= Juno Februata =

Roman festival

A festival said to be of Juno Februata or Juno Februa, though it does not appear in Ovid's Fasti, was described by Alban Butler, famous as the author of Butler's Lives of Saints, who presented an aspect of the Roman Lupercalia as a festival of a "Juno Februata", under the heading of February 14:

To abolish the heathens' lewd superstitious custom of boys drawing the names of girls, in honour of their goddess Februata Juno, on the fifteenth of this month, several zealous pastors substituted the names of saints in billets, given on this day.

Jack Oruch, who noted Butler's inventive confusion, noted that it was embellished by Francis Douce, in Illustrations of Shakespeare, and of Ancient Manners, new ed. London, 1839, p 470, who took such a festival for the Lupercalia, which was celebrated, he asserted,
during a great art of the month of February.... in honour of Pan and Juno... On this occasion, amidst a variety of ceremonies, the names of young women were put into a box, from which they were drawn by the men as chance directed." Douce repeated Butler's description of the attempt to substitute saint's names, and concluded that "as the festival of the Lupercalia had commenced about the middle of February, [the Christians] appear to have chosen Saint Valentine's day for celebrating the new feast; because it occurred nearly at the same time.

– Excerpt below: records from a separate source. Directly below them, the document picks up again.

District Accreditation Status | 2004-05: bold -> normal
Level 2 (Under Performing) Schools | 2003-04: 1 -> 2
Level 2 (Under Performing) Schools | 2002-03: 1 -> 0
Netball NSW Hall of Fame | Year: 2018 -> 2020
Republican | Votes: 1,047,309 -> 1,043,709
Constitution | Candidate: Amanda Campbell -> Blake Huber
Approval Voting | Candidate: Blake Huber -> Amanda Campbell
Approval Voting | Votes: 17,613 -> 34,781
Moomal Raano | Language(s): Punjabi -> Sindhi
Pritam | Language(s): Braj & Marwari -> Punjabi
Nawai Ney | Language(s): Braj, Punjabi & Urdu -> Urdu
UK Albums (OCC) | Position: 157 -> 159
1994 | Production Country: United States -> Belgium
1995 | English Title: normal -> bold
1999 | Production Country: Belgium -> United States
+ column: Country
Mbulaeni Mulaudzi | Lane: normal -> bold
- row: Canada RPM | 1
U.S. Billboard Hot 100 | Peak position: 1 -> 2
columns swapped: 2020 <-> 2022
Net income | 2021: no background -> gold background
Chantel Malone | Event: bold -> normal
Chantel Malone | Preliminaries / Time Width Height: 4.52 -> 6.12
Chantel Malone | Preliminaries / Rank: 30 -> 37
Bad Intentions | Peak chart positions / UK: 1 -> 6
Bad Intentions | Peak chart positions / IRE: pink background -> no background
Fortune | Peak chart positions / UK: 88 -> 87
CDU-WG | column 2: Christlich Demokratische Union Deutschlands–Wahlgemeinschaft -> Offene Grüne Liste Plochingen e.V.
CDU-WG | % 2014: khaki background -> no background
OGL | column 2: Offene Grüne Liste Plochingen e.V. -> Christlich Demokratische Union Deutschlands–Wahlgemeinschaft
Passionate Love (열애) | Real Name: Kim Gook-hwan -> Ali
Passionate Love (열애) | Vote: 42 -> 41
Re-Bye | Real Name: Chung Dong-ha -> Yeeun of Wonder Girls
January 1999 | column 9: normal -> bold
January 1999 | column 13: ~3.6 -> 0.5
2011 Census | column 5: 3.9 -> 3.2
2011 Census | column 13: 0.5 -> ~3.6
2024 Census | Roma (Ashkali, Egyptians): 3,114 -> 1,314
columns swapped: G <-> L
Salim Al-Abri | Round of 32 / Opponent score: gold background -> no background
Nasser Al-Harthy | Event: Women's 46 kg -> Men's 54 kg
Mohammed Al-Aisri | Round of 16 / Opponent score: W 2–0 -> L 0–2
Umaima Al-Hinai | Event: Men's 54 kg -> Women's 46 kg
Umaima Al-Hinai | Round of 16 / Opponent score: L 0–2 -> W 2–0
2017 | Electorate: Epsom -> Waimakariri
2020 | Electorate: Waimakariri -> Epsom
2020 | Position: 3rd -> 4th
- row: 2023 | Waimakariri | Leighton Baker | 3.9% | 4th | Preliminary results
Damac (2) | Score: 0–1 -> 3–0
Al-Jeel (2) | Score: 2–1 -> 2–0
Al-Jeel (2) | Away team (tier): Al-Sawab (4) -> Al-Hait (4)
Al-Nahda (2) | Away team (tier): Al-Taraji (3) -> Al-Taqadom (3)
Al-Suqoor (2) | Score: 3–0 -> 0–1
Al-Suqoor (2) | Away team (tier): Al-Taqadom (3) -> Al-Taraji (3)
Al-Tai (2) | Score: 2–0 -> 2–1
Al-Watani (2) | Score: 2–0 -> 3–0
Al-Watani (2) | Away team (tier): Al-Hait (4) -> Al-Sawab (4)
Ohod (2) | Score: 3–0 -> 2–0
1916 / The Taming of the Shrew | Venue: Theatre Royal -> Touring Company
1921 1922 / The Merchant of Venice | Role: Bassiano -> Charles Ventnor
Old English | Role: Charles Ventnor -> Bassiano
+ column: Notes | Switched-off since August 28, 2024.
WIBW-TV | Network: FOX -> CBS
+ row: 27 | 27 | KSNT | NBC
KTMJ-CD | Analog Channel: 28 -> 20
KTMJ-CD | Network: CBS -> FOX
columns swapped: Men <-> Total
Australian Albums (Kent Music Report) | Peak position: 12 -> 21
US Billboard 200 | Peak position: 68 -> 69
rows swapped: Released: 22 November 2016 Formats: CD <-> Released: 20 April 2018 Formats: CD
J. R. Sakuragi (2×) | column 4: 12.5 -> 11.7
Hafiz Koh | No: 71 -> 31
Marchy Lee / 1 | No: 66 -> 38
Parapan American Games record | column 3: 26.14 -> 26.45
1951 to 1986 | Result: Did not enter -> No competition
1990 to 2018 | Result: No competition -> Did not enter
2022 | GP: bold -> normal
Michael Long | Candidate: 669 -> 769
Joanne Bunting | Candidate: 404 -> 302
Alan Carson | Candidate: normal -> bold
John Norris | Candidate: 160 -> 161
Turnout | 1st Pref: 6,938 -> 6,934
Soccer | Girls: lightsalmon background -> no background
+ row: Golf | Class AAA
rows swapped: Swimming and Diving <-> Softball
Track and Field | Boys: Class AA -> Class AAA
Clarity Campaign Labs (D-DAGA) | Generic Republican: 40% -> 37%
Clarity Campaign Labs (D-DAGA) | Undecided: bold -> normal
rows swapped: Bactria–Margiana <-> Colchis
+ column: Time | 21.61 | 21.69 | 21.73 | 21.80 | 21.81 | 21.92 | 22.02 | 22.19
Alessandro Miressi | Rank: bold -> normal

The connection thus begun has been uncritically repeated to the modern day: but see Valentine's Day and Saint Valentine.

The epithet or divine cognomen of Juno Purified and Purifying, Juno Februata, Februlis, Februta or Februalis is noted in William Smith, (1870) 1898. Dictionary of Greek and Roman Biography and Mythology with a reference to Sextus Pompeius Festus Februarius, to Ovid's poem on the Roman festivals, Fasti, ii.441, which however refers to Juno Lucina in the context of restoring the fertility of Roman women and to Arnobius' sarcastic fourth-century attack on pagan customs, Adversus Nationes.

The adjective februata is unusual and highly specific, unlike broader, more familiar Latin terms: Ovid was at pains to elucidate februa in Fasti. "The narrowness of meaning in febrare, no synonym of purgare or even of lustrare suggests borrowing, an importation which never had a place in the popular language," Joshua Whatmough remarked. He noted that Varro considered it Sabine in origin.